There is a wind blowing through the world–it has been called the Way–which suffuses the lives of those who breathe it with delight, resilience, compassion, and higher level intelligence. If you can feel it, and know how to breathe it, how to be in it, then you are sane.
And if you do not, then you are some level of insane. This is most of the world, certainly most of the “developed” world. It continues to feel odd to me that Socialists–who as a cultural group are very amenable to diverse ways of doing things, to some forms of artistic culture, and certainly to oddness as a discipline–are so utterly unable to realize that there are rewards in life that have nothing to do with money, and that the rich are often miserable, and poor Africans who pound oil barrels into wood burning stoves they can dance around on cold nights are much happier. God forbid they get rescued by professionals, which in most cases in the 20th century meant do-gooders creating the economic means for them to be reenslaved by their own people using Western money.
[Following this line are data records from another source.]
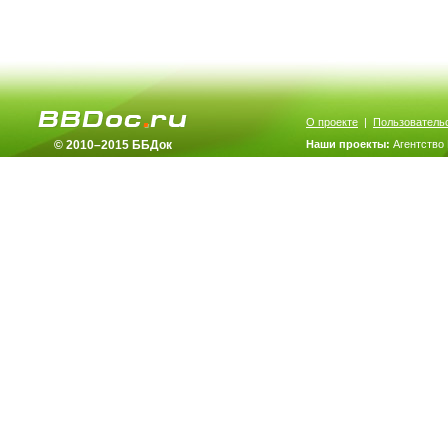
О проекте
|
Пользователь
© 2010–2015 ББДок
Наши проекты:
Агентство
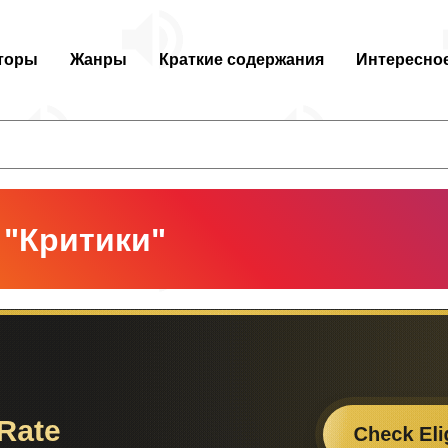
торы
Жанры
Краткие содержания
Интересно
 "Критики"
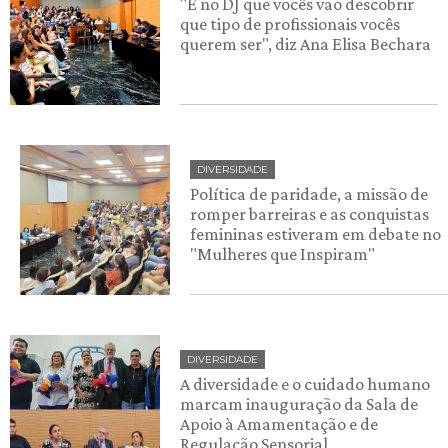
"É no DJ que vocês vão descobrir
que tipo de profissionais vocês
querem ser", diz Ana Elisa Bechara
DIVERSIDADE
Política de paridade, a missão de
romper barreiras e as conquistas
femininas estiveram em debate no
"Mulheres que Inspiram"
DIVERSIDADE
A diversidade e o cuidado humano
marcam inauguração da Sala de
Apoio à Amamentação e de
Regulação Sensorial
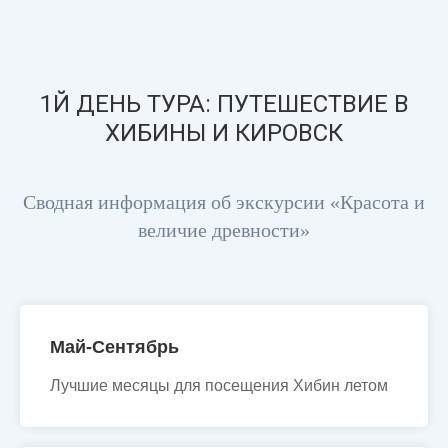
1Й ДЕНЬ ТУРА: ПУТЕШЕСТВИЕ В
ХИБИНЫ И КИРОВСК
Сводная информация об экскурсии «Красота и
величие древности»
Май-Сентябрь
Лучшие месяцы для посещения Хибин летом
They went from one frying pan into another, while those, like Mugabe, who were copying the Western imperialist model using socialist rhetoric were praised by the “rescuers”.
I watch people: at work, in bars, on the street, in restaurants, in the gym. Everybody I see is hiding something. Everybody I see has secret pains they in many cases cannot even admit to themselves, but which show up in behaviors they can explain but not really defend. It is not what they really want.
This is Duhkha. The Buddha was counseling nothing more or less than better mental health. If your house is on fire, and you continue living there: insane. Do you really need a reason to change other than realizing you are miserable and have been all your life, compared to what is possible?
I get this wind sometimes, for moments. It only takes a whiff of perfume to process it, and this experience is the same. It feels like the world is nurturing, soft, close, fascinating, and my own ability to respond with excitement and interested engagement even in the face of obstacles (which I faced literally today while I was trying to remember how wise I am (I am very wise until some mother fucking piece of shit gets in my way, then I start swearing, but, uh, in a spiritual way. OM)) is robust. Even bad things become interesting. All experience becomes a source of growth and moving closer to continual contentment and frequent joy. Nothing shocks you, because you know that even in fabrics of grief there are threads of consolation, and that frustration and continually reinforced indignation are childish, churlish, and warrant starving, not feeding.
Becoming sane is, in my view, the point of life. It is only accomplished rarely, but approximated by many.